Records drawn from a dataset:
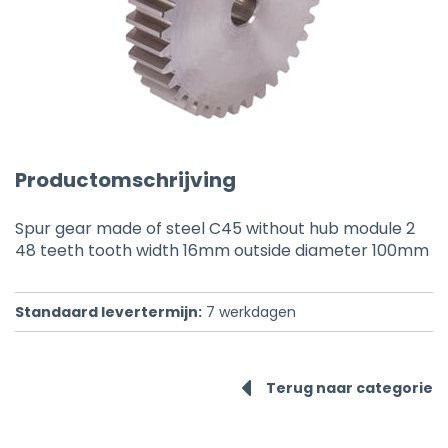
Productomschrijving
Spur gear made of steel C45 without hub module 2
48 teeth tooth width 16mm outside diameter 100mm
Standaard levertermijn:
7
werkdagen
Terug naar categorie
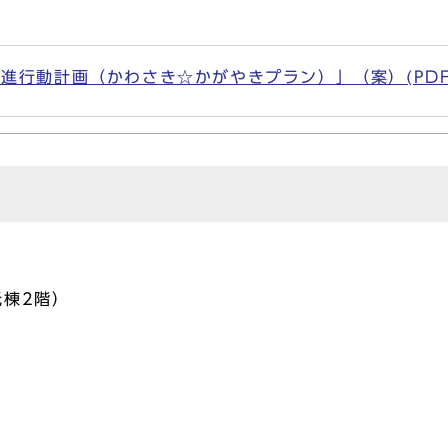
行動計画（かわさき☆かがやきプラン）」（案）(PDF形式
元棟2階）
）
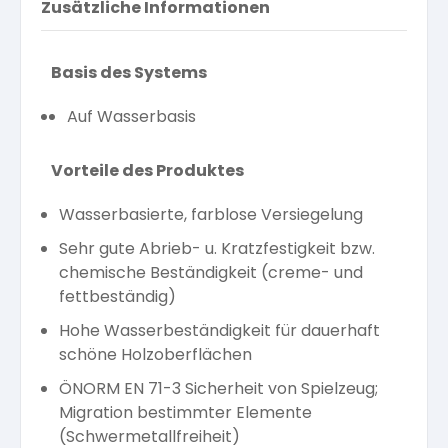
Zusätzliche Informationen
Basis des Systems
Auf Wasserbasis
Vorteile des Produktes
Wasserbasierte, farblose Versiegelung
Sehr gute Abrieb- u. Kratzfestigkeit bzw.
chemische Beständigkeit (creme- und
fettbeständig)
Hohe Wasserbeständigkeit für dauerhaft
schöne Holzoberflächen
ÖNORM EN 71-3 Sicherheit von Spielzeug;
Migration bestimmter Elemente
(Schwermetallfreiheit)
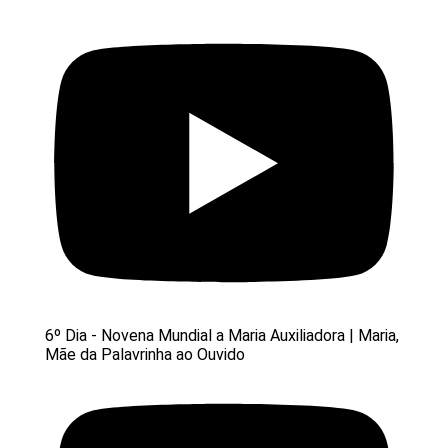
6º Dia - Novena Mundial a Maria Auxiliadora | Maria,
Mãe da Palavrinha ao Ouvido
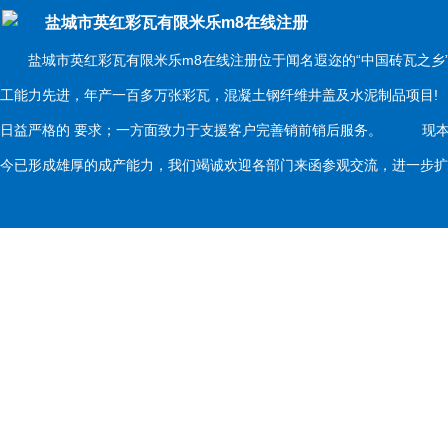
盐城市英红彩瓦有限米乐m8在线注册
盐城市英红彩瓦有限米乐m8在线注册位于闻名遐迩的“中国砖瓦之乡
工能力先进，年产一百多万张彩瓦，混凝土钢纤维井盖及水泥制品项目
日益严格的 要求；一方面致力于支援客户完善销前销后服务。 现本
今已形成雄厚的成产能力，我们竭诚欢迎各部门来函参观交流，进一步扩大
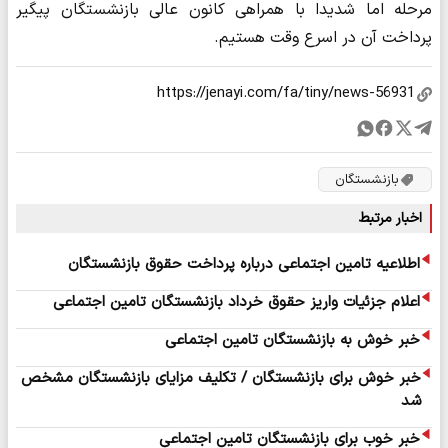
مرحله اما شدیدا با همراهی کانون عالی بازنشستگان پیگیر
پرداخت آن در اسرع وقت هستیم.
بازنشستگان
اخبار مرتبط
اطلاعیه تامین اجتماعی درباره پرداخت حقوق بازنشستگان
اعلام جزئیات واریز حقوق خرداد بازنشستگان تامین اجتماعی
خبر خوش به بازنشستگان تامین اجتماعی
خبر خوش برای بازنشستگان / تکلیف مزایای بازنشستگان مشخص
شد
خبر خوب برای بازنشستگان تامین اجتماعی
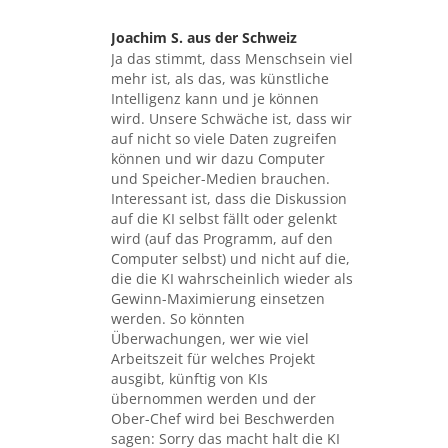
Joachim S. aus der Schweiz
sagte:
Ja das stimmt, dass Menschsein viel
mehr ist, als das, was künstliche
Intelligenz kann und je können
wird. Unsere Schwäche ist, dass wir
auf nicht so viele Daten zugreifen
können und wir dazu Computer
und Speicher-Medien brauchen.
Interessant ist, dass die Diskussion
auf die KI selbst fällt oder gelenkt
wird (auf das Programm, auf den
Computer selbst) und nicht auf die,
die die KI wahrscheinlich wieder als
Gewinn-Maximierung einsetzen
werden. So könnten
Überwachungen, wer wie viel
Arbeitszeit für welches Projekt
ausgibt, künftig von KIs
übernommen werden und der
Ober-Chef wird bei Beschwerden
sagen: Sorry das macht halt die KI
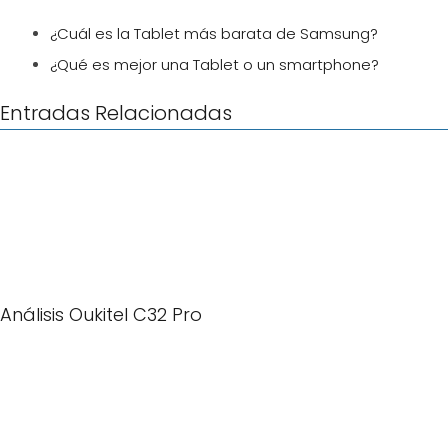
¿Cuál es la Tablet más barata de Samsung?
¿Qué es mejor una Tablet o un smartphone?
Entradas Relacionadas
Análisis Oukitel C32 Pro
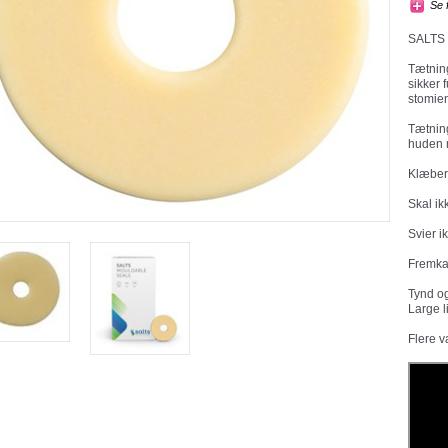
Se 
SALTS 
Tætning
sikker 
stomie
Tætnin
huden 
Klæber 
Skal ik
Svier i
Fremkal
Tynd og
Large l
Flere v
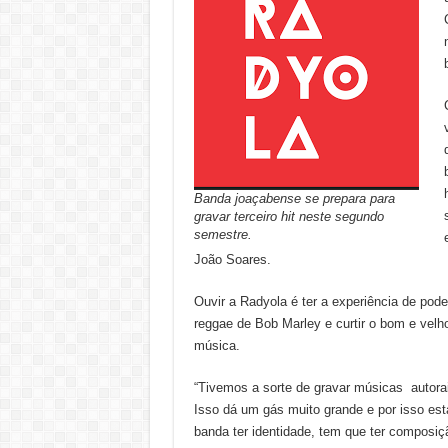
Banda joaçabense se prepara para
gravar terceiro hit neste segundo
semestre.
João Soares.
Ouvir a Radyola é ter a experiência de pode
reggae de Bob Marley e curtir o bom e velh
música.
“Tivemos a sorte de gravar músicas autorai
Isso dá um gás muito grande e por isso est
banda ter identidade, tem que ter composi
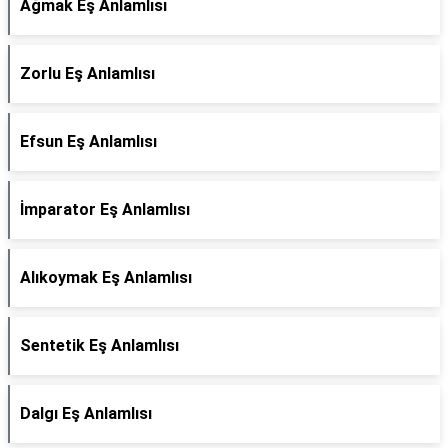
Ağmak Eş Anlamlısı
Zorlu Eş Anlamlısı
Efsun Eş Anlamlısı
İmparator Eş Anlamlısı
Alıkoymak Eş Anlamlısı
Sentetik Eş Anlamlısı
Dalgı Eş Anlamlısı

...

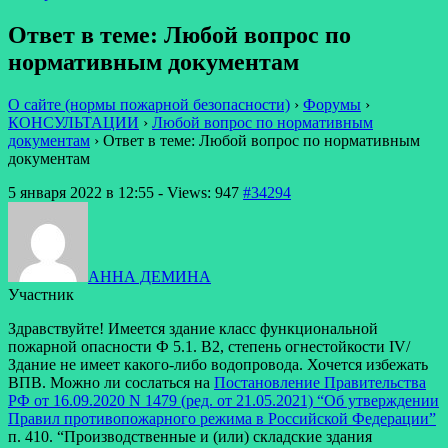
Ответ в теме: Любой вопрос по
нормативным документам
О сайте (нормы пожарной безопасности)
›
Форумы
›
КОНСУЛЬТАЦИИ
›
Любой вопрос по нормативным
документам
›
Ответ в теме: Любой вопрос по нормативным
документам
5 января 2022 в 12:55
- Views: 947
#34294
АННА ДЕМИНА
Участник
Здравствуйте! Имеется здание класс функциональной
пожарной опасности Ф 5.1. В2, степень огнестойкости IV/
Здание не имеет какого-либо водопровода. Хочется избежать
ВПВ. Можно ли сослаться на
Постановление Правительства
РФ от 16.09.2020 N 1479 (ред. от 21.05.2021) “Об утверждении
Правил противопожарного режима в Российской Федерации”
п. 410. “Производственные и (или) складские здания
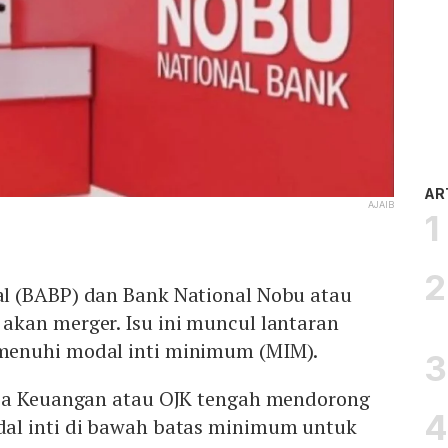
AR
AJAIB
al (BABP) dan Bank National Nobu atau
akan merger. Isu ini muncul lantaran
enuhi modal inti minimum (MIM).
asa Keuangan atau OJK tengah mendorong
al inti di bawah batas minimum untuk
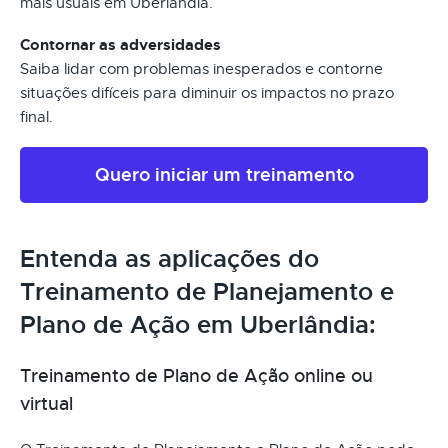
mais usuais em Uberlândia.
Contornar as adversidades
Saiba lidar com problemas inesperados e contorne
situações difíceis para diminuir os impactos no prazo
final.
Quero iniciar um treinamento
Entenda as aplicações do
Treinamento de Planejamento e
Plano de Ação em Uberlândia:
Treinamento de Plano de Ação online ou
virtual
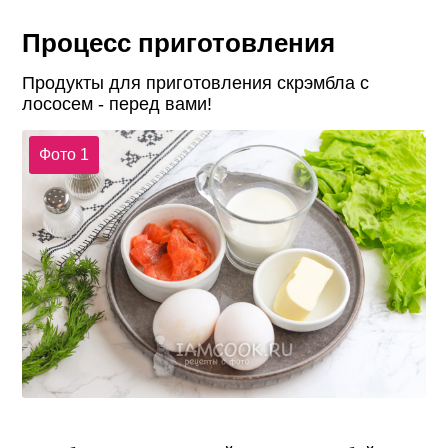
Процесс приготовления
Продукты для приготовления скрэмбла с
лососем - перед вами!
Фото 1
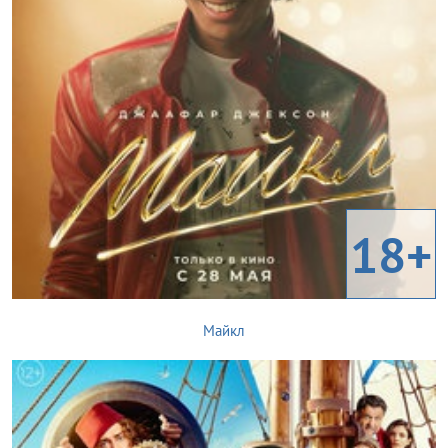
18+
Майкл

**WHAT IS REQUIRED**
Looking at the entries above, state how many lines contain "нормативным"; give the number alone.

**EXERCISE OUTPUT**
3